Why does anyone think gravity might collapse wave function?

[Demystifier]

They're the same theorem.

Well, there are actually several singularity theorems. The first one was by Penrose, it was for black holes only. The second one was by Hawking, it was for cosmology only. But then some generalizations have been made which are applicable to both black holes and cosmology.

 

[martinbn]

This may be off topic, but another way in which gravity is irreversable is the formation of black holes. Beyond some point there is nothing one can do to change the fact that there is a black hole.

Back on topic: What are the shortcomings of Penrose's propolsal?

 

[Demystifier]

This may be off topic, but another way in which gravity is irreversable is the formation of black holes.

As discussed in several posts above, formation of black holes is indeed irreversible, but it does not mean that gravity as such is irreversible. As in other deterministic physical theories, irreversibility can be traced back to the choice of initial conditions.

 

[martinbn]

As discussed in several posts above, formation of black holes is indeed irreversible, but it does not mean that gravity as such is irreversible. As in other deterministic physical theories, irreversibility can be traced back to the choice of initial conditions.

Ok, show me initial conditions which lead to the formation of a white hole.

 

[Demystifier]

Ok, show me initial conditions which lead to the formation of a white hole.

Wald in the book General Relativity discuses it at page 155. Essentially, take a late state of the black hole and in this state replace all future oriented vectors (velocities etc.) by the opposite past oriented ones. If you take this as initial state, you get a white hole.

 

[martinbn]

Wald in the book General Relativity discuses it at page 155. Essentially, take a late state of the black hole and in this state replace all future oriented vectors (velocities etc.) by the opposite past oriented ones. If you take this as initial state, you get a white hole.

He discusses Schwartzschild, where nothing forms. If you have a formation of a black hole, and then reverse "time" you get a white hole, but it will violate some energy conditions.

Information supplied:

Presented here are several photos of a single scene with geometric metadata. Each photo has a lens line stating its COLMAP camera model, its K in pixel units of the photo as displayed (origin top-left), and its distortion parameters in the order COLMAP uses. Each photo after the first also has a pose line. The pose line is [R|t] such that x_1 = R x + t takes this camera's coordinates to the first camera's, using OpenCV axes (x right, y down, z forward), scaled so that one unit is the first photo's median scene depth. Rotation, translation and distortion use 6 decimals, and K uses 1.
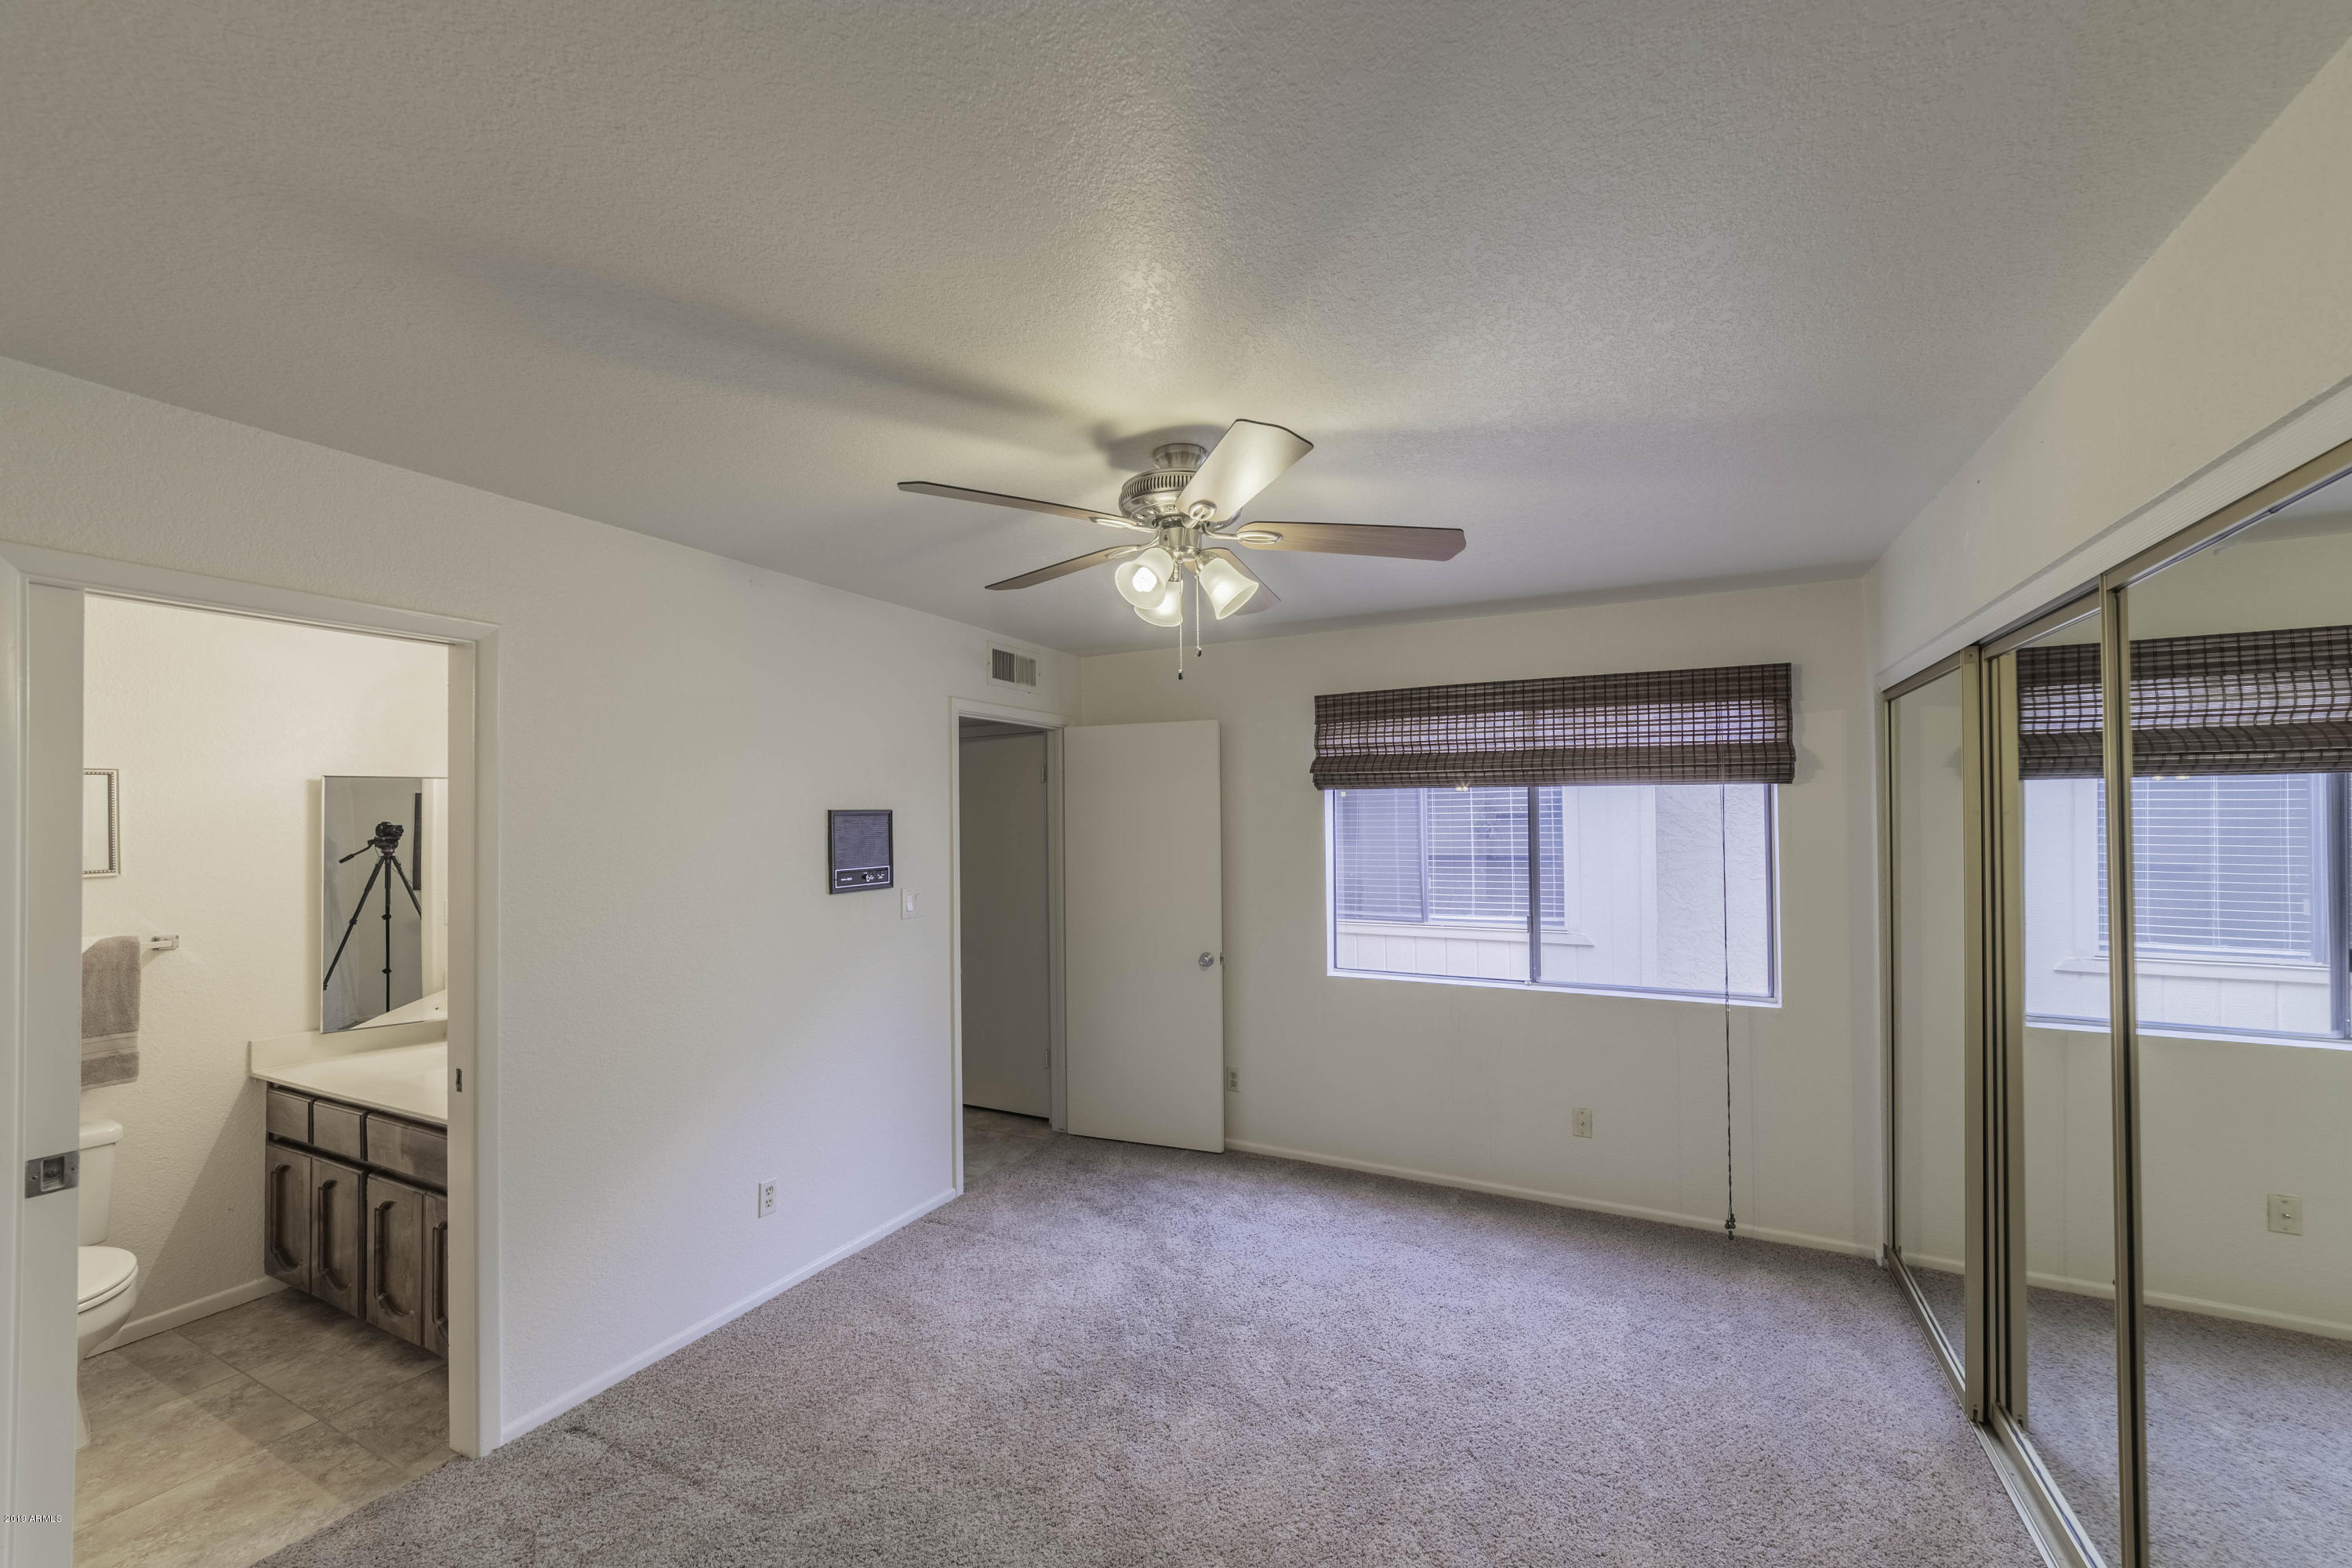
lens RADIAL K [[925.4, 0, 1221.0], [0, 925.4, 810.9], [0, 0, 1]] dist [-0.002862, 0.000723]
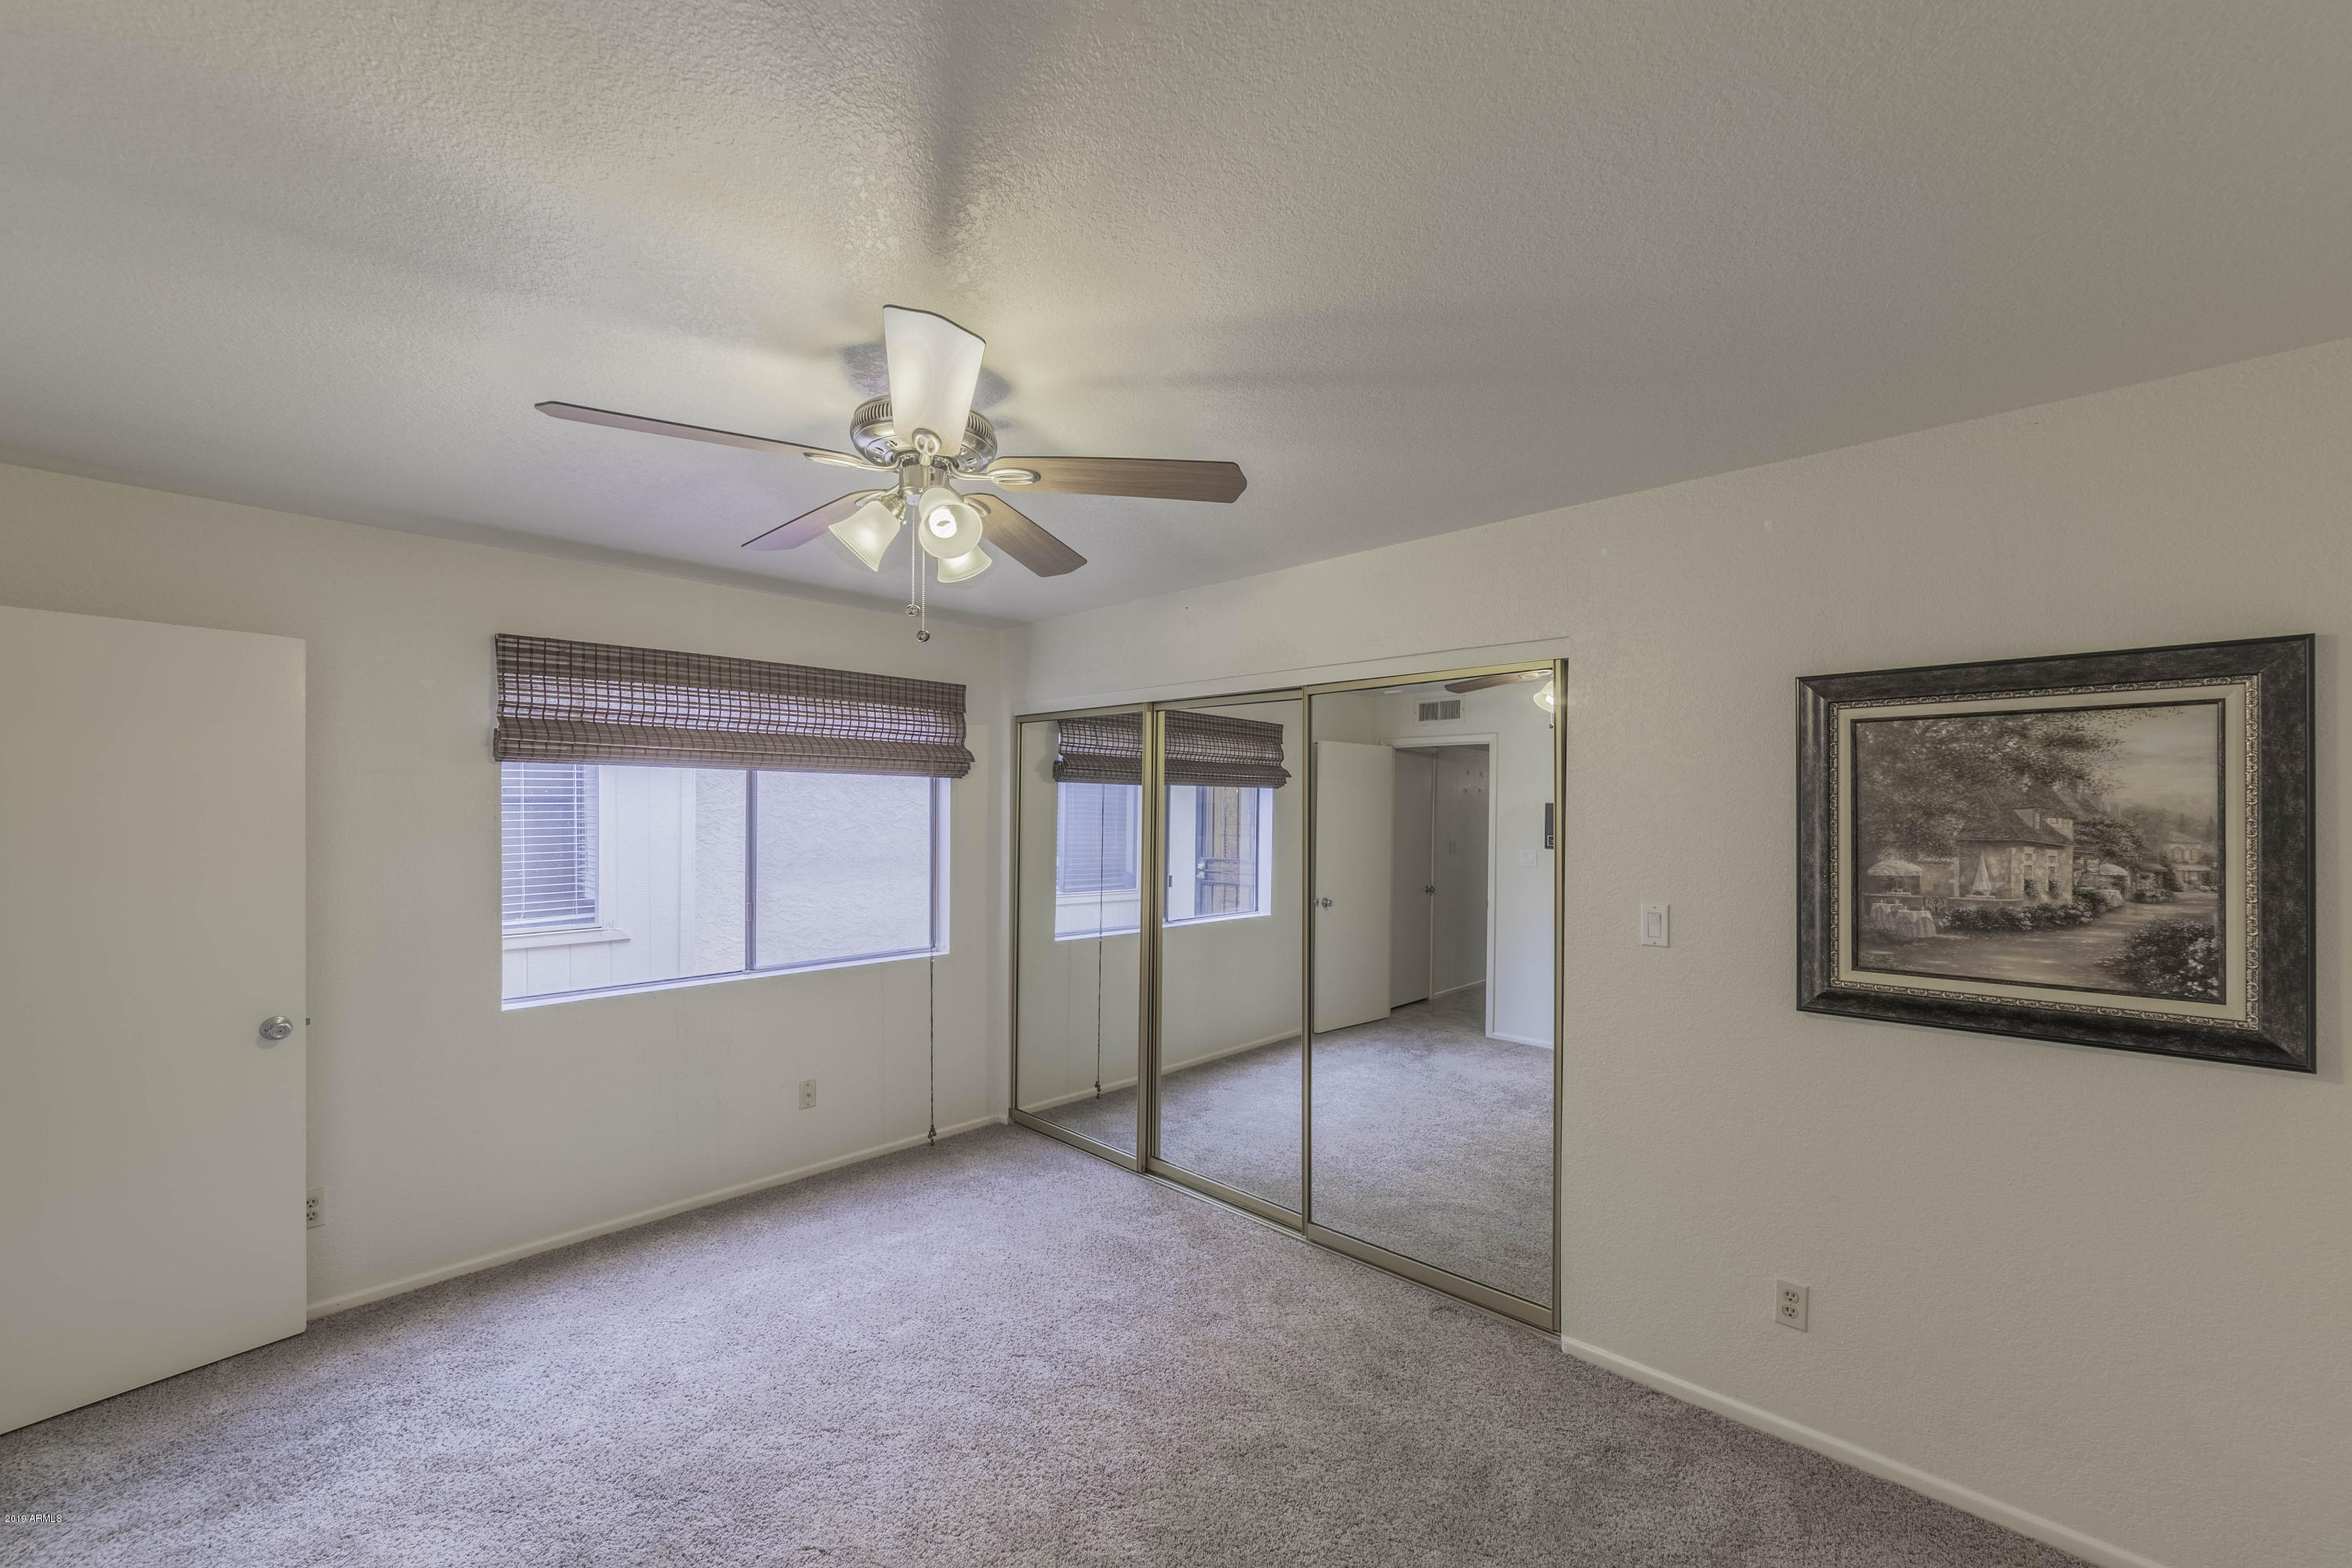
lens RADIAL K [[925.4, 0, 1173.8], [0, 925.4, 803.9], [0, 0, 1]] dist [-0.002862, 0.000723]
pose [[0.305492, 0.006359, 0.952173, -0.476795], [-0.019858, 0.999803, -0.000306, 0.000741], [-0.951988, -0.018815, 0.305558, 0.289921]]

Assignment 1: Render every line of the camera records as a JSON list of strings, one string per line and no blank lines. Leave the pictures out of the list.
Assignment 2: Extend the thread on gravity and wave function collapse with the next post, beginning after its final sentence.
The records are unrelated to the thread on gravity and wave function collapse.

Answer box 1:
[
  "Presented here are several photos of a single scene with geometric metadata. Each photo has a lens line stating its COLMAP camera model, its K in pixel units of the photo as displayed (origin top-left), and its distortion parameters in the order COLMAP uses. Each photo after the first also has a pose line. The pose line is [R|t] such that x_1 = R x + t takes this camera's coordinates to the first camera's, using OpenCV axes (x right, y down, z forward), scaled so that one unit is the first photo's median scene depth. Rotation, translation and distortion use 6 decimals, and K uses 1.",
  "lens RADIAL K [[925.4, 0, 1221.0], [0, 925.4, 810.9], [0, 0, 1]] dist [-0.002862, 0.000723]",
  "lens RADIAL K [[925.4, 0, 1173.8], [0, 925.4, 803.9], [0, 0, 1]] dist [-0.002862, 0.000723]",
  "pose [[0.305492, 0.006359, 0.952173, -0.476795], [-0.019858, 0.999803, -0.000306, 0.000741], [-0.951988, -0.018815, 0.305558, 0.289921]]"
]

Answer box 2:
[Demystifier]

He discusses Schwartzschild, where nothing forms. If you have a formation of a black hole, and then reverse "time" you get a white hole, but it will violate some energy conditions.

No, time reversal does not violate energy conditions. Take for example the energy condition that $T_{\mu\nu}V^{\mu}V^{\nu}>0$ for all time-like future oriented vectors $V^{\mu}$. Now consider $V'^{\mu}=-V^{\mu}$. Since $V^{\mu}$ is future oriented, it follows that $V'^{\mu}$ is past oriented. In other words, a transformation $V^{\mu}\to V'^{\mu}$ involves a time reversal. However, this does not violate the energy condition because we still have $T_{\mu\nu}V'^{\mu}V'^{\nu}>0$. That's because the vector $V^{\mu}$ appears quadratically in the energy conditions, so the sign of $V^{\mu}$ doesn't matter.

The energy in Einstein equation appears only as a second-rank tensor $T_{\mu\nu}$, which is a deeper reason why the relevant energy conditions are always quadratic in the vectors, which is why the theory is invariant under time reversal.

 

[PeterDonis]

The first one was by Penrose, it was for black holes only. The second one was by Hawking, it was for cosmology only.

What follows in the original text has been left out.